Reflection on America as religious nation on the occasion of the Barrett nomination
Comment published on New York Times blog in response to Times article, “Trump announces Barrett as Supreme Court nominee, describing her as heir to Scalia,” September 26, 2020:
With this court appointment, we are again reminded that much of America's political leadership considers this a religious country. Both our recent political conventions--the Democrats self-outdoing--were soaked in discourse referencing both religious and secular themes in pious metaphors. An observer could easily get the impression that what Americans mostly do in election seasons is ask themselves not which candidates they prefer, but what the chosen hero thinks and wants of us. Our elections are about who we are as a people, a consensus identity politics. Let there be no doubt: 'America' as a collective person means honor, loyalty, sacrifice, heroism--and slavery's legacy: obedience. Piety, not generosity; when we contemplate how we are governed, it is as if we were posing for ourselves loyalty oaths and tests.
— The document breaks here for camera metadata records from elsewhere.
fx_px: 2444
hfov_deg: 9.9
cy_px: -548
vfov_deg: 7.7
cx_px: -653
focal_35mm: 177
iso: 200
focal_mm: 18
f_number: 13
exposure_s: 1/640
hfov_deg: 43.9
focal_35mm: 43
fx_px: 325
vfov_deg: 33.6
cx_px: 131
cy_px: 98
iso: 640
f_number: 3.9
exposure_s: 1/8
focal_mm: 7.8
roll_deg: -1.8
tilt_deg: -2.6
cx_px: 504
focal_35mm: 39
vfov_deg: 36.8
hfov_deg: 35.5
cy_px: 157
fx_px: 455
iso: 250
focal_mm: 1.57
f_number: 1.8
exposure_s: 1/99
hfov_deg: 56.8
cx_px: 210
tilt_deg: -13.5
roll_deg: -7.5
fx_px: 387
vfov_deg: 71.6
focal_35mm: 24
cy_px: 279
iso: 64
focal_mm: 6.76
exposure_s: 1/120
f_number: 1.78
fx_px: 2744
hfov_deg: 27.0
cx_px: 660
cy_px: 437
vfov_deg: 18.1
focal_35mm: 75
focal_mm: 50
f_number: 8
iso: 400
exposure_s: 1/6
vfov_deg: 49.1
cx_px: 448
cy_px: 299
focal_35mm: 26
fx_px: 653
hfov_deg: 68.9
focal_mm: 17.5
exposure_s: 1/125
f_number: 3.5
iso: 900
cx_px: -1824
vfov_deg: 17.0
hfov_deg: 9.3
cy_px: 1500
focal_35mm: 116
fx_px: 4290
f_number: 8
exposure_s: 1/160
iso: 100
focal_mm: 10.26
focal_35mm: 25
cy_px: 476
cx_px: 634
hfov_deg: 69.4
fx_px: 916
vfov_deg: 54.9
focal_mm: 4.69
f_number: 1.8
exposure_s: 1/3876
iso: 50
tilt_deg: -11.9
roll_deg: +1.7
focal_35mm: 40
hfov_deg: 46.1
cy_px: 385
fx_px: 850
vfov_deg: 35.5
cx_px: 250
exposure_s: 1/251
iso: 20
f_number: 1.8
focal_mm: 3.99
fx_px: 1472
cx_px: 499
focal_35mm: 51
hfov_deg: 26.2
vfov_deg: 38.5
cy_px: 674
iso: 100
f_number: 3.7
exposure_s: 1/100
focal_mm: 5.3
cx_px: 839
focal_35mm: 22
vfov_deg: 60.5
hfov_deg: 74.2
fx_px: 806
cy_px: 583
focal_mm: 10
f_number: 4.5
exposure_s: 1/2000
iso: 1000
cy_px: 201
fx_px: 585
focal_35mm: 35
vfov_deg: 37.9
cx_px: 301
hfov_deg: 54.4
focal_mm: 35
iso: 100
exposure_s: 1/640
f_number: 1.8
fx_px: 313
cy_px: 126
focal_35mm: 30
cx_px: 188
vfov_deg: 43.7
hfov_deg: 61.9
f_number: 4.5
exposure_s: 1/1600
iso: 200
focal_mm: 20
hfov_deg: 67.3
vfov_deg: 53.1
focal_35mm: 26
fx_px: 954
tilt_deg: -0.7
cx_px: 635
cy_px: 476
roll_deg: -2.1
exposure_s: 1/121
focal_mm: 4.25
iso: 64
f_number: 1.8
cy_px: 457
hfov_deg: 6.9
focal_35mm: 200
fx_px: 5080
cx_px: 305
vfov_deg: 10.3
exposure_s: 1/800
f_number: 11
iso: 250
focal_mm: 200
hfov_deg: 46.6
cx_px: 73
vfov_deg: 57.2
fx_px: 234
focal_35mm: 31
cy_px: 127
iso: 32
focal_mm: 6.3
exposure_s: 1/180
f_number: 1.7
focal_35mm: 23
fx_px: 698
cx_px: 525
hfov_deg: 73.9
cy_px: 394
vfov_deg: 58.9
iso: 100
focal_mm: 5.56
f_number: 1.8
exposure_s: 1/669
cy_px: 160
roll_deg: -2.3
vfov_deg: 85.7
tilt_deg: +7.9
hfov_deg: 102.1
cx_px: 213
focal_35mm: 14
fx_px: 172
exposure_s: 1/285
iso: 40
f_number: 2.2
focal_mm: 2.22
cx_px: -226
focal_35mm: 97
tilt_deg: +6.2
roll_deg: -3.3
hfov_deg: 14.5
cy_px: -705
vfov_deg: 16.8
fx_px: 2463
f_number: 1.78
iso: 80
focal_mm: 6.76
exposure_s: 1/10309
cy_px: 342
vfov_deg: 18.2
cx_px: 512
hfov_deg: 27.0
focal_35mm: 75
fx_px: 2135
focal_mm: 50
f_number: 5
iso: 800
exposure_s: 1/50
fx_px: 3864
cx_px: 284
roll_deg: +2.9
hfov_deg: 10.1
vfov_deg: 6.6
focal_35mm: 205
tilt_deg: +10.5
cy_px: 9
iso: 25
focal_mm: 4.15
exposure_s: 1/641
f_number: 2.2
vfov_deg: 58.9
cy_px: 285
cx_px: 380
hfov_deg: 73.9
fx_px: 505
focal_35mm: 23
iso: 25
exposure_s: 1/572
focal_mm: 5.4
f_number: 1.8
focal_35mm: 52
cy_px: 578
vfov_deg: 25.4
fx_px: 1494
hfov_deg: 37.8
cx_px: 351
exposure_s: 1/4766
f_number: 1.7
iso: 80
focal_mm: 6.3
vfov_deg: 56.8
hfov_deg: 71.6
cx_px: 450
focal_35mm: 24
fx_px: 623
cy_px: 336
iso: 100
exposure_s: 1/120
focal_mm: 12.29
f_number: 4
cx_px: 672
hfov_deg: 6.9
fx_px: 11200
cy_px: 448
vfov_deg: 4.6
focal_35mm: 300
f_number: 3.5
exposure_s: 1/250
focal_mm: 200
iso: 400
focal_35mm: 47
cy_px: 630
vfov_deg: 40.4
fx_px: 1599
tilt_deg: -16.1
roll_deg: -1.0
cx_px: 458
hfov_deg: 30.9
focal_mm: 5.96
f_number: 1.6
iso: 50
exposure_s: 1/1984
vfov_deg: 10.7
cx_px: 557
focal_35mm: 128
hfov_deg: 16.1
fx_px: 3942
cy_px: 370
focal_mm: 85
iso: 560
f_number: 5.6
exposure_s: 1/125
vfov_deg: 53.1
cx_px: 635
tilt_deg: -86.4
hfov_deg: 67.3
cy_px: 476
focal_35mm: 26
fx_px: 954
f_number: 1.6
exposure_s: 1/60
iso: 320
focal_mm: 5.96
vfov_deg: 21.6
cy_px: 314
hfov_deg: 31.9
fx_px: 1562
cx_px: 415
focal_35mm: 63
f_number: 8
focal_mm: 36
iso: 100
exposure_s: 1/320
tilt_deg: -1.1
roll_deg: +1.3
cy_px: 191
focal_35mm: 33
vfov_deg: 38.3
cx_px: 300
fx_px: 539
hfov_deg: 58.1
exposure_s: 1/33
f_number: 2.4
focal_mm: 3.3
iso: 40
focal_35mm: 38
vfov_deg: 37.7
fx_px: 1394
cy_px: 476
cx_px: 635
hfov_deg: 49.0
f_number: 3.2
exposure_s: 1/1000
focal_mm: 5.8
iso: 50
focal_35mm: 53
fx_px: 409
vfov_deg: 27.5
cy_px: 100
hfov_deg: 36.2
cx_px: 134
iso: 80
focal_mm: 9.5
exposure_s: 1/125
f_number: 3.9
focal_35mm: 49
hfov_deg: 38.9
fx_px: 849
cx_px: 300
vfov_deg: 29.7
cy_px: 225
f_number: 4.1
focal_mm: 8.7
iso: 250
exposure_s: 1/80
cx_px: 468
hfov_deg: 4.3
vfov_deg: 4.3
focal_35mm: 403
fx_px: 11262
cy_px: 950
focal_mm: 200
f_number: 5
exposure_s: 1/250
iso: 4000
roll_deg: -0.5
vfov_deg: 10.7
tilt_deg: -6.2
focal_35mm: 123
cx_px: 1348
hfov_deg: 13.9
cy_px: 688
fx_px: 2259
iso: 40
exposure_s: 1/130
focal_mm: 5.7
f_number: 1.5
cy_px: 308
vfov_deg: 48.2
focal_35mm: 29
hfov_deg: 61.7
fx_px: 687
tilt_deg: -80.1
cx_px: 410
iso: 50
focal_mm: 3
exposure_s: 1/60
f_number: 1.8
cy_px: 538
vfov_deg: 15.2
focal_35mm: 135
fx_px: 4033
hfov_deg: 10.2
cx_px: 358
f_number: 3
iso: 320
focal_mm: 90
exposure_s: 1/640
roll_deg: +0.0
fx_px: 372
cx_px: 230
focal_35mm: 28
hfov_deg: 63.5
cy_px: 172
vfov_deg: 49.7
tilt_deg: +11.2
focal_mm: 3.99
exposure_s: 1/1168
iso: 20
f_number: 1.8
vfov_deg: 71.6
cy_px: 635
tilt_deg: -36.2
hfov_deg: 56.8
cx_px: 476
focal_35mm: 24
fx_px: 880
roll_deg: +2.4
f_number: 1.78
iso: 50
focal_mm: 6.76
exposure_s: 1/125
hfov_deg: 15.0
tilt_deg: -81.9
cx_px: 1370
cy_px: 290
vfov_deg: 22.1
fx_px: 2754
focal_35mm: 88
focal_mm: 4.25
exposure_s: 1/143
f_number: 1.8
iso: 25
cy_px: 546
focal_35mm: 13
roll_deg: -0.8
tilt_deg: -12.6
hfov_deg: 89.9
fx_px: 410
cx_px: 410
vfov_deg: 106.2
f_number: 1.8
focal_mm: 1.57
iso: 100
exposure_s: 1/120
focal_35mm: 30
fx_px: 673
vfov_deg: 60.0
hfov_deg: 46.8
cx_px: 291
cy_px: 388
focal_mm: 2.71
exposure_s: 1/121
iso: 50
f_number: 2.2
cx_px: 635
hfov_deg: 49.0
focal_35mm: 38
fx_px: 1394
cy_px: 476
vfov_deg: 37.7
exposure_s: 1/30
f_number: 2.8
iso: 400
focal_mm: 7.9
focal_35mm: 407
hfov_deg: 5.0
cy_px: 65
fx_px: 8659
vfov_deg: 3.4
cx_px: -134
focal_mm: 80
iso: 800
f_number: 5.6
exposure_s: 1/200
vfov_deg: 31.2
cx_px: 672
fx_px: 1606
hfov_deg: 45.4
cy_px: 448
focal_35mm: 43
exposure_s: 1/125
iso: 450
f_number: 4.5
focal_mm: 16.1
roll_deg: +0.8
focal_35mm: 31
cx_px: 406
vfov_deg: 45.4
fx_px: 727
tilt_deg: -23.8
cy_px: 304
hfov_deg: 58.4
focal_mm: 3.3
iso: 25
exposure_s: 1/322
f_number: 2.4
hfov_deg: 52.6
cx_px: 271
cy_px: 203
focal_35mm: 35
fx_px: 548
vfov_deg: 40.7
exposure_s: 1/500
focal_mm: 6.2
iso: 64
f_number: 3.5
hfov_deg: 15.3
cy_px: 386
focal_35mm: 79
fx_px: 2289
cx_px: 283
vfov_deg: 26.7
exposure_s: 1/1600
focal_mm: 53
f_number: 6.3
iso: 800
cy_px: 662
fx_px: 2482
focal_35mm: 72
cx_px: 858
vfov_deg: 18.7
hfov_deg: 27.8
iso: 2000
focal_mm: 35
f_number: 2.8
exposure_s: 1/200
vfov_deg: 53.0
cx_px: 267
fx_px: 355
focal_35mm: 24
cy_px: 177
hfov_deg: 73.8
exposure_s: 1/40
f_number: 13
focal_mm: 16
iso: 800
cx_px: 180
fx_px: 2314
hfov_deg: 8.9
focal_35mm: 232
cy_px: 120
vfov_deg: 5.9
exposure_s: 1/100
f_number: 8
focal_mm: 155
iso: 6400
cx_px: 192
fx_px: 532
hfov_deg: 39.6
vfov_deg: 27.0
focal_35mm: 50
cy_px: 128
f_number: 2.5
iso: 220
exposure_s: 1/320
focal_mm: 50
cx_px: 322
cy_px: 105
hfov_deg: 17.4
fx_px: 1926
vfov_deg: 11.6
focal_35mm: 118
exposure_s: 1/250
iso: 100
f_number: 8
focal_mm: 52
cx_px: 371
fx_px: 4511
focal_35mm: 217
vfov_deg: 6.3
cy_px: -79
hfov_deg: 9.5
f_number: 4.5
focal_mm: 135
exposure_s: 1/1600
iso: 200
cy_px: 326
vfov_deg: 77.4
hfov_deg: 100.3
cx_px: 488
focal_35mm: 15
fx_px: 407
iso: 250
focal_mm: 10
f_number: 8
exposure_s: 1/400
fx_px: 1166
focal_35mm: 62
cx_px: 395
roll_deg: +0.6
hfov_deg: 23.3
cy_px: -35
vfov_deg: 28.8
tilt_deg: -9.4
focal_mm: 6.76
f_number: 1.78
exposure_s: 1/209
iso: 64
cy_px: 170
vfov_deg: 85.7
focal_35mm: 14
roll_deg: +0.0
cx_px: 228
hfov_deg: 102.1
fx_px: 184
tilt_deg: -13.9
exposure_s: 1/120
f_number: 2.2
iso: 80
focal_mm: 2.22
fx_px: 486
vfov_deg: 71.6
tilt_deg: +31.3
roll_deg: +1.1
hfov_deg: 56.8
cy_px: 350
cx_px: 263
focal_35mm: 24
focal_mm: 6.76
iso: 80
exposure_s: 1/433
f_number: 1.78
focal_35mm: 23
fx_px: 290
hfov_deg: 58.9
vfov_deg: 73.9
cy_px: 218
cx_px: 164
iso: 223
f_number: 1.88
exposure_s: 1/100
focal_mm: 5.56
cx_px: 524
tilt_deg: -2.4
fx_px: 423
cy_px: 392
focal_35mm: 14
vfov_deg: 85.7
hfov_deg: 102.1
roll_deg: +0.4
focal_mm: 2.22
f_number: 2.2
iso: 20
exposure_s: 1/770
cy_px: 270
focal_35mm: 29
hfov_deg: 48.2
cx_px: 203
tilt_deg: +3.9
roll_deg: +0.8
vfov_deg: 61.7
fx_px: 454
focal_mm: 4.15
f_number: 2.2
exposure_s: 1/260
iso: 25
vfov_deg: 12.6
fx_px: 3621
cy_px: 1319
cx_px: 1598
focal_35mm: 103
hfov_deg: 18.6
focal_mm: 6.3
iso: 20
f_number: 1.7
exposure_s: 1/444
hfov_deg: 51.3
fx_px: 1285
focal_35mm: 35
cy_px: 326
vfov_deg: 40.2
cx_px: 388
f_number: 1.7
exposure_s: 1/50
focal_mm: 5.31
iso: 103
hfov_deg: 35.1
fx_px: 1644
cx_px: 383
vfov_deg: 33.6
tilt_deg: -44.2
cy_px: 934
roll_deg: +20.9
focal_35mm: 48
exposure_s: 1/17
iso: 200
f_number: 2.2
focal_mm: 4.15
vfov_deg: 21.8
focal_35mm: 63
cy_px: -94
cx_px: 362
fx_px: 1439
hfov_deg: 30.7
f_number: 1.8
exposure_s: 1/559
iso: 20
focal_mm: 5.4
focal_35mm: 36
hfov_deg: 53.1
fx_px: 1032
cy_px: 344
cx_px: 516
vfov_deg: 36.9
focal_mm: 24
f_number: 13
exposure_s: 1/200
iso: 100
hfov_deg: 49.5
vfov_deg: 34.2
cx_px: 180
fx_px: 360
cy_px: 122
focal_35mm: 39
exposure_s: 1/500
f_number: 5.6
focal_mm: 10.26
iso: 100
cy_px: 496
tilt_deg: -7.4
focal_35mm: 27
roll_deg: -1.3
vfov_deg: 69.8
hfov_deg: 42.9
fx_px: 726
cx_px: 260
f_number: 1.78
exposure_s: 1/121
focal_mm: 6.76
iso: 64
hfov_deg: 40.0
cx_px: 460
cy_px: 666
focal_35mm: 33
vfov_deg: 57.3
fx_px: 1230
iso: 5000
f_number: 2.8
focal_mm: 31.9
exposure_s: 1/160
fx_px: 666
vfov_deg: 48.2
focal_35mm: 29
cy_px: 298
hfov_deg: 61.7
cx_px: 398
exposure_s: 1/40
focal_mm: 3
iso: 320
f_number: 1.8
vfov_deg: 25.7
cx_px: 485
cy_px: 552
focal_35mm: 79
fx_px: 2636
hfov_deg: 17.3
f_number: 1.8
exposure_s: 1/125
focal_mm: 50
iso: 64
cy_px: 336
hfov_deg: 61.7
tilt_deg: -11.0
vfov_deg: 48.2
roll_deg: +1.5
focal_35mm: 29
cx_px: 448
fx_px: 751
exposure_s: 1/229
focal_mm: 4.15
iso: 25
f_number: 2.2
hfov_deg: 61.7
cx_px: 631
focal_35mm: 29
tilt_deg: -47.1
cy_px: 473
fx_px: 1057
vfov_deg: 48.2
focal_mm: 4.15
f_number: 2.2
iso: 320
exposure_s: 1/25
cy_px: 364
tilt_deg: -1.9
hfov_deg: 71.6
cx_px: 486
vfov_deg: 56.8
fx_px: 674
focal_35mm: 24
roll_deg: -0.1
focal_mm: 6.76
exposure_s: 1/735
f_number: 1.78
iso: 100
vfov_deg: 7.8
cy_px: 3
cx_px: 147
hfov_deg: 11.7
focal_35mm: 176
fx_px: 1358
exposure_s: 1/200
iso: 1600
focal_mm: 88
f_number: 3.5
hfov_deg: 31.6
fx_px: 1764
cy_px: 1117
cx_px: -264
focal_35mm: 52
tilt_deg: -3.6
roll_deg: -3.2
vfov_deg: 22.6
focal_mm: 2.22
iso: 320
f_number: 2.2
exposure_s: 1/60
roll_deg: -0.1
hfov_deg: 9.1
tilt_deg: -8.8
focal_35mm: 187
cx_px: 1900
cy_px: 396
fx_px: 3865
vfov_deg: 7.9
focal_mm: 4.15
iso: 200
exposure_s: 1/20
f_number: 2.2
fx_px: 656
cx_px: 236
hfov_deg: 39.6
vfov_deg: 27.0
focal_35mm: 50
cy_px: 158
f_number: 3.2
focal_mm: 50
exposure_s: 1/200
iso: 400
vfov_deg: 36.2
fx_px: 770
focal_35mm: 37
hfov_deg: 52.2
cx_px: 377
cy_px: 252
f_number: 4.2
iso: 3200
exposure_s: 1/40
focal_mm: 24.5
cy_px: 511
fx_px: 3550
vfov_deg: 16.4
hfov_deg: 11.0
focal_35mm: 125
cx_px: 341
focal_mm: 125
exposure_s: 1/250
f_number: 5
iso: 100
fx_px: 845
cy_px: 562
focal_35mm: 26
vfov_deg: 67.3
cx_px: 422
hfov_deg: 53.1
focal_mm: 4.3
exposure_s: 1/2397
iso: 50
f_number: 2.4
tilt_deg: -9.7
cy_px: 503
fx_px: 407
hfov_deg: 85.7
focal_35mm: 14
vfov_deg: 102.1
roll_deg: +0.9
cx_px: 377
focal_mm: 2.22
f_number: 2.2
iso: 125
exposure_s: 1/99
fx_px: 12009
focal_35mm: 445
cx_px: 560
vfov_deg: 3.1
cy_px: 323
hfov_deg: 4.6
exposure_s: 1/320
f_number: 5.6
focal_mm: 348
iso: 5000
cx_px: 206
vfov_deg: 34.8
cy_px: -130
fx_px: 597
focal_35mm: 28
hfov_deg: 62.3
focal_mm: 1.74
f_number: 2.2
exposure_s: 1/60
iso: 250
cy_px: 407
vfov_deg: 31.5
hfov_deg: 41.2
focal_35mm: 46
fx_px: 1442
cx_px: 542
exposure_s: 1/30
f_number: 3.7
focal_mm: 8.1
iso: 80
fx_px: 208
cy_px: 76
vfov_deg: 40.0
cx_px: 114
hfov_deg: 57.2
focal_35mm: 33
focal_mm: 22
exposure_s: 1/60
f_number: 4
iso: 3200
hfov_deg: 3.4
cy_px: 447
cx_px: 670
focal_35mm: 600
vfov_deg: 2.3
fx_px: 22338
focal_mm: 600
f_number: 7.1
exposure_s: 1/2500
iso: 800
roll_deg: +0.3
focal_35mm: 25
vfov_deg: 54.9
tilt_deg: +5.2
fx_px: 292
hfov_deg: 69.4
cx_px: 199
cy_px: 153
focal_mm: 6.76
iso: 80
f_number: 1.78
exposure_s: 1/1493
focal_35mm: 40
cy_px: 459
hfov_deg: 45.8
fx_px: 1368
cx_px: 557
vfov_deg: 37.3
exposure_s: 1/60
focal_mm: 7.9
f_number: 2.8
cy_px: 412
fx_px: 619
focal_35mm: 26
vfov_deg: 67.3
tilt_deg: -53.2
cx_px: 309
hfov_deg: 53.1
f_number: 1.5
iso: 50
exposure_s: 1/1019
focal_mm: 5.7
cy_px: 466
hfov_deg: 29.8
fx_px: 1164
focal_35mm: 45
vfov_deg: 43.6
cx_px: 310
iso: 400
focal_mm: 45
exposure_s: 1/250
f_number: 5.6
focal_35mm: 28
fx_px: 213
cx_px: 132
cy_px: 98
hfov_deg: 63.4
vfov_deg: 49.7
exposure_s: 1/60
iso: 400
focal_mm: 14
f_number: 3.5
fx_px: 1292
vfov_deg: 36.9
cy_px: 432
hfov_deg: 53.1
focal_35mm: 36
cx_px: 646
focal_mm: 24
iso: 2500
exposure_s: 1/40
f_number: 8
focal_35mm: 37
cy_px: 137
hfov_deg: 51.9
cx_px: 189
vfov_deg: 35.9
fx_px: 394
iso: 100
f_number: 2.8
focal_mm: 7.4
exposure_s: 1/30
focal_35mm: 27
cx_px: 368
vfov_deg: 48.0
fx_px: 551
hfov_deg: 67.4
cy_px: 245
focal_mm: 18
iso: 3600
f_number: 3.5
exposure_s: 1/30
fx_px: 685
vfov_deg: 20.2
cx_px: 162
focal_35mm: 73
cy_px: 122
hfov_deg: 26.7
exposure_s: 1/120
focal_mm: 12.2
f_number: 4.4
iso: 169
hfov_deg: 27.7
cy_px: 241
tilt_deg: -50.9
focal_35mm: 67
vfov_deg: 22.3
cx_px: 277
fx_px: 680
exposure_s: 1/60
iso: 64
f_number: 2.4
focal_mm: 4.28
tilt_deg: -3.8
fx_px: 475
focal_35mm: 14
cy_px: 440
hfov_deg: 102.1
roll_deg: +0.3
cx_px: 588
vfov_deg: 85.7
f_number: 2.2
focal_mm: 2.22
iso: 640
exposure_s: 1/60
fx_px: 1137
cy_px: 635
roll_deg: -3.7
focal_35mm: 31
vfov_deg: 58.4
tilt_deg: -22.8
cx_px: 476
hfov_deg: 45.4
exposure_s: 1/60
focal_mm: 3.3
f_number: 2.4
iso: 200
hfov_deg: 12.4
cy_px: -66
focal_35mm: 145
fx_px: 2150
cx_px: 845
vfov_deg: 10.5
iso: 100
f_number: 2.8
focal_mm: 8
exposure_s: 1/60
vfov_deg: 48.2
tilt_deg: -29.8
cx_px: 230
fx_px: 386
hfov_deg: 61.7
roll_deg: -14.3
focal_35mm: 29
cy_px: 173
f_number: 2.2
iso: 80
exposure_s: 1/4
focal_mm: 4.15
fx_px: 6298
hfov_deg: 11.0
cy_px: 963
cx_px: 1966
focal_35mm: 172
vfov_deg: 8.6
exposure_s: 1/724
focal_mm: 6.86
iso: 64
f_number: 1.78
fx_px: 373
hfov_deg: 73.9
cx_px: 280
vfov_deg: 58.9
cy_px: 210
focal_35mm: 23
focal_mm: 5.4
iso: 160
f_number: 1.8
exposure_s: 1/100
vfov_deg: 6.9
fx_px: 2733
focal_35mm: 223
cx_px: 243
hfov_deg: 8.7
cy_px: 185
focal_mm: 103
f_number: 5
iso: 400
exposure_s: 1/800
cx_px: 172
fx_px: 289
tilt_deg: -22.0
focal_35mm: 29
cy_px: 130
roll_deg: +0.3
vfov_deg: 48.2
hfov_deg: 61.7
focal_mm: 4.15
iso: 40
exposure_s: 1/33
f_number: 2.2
Something in this is both cause and consequence of the fact that 'religion' here has long mainly been a province of the right. Though each group has a left, right, and center, except white evangelicalism. Which has largely set the agenda. Abortion is the key issue despite the liberal 'rights' theme its rhetoric strategically hijacks. The focus is obedience, discipline, the patriarchal family. Obey the boss. Workers and mothers, do your job. Catholics are asked to oppose abortion, Jews to favor militarism, Protestants to gain a master. Old pieties sell better than experimental thinking, with Christ and Prophets strangely silent.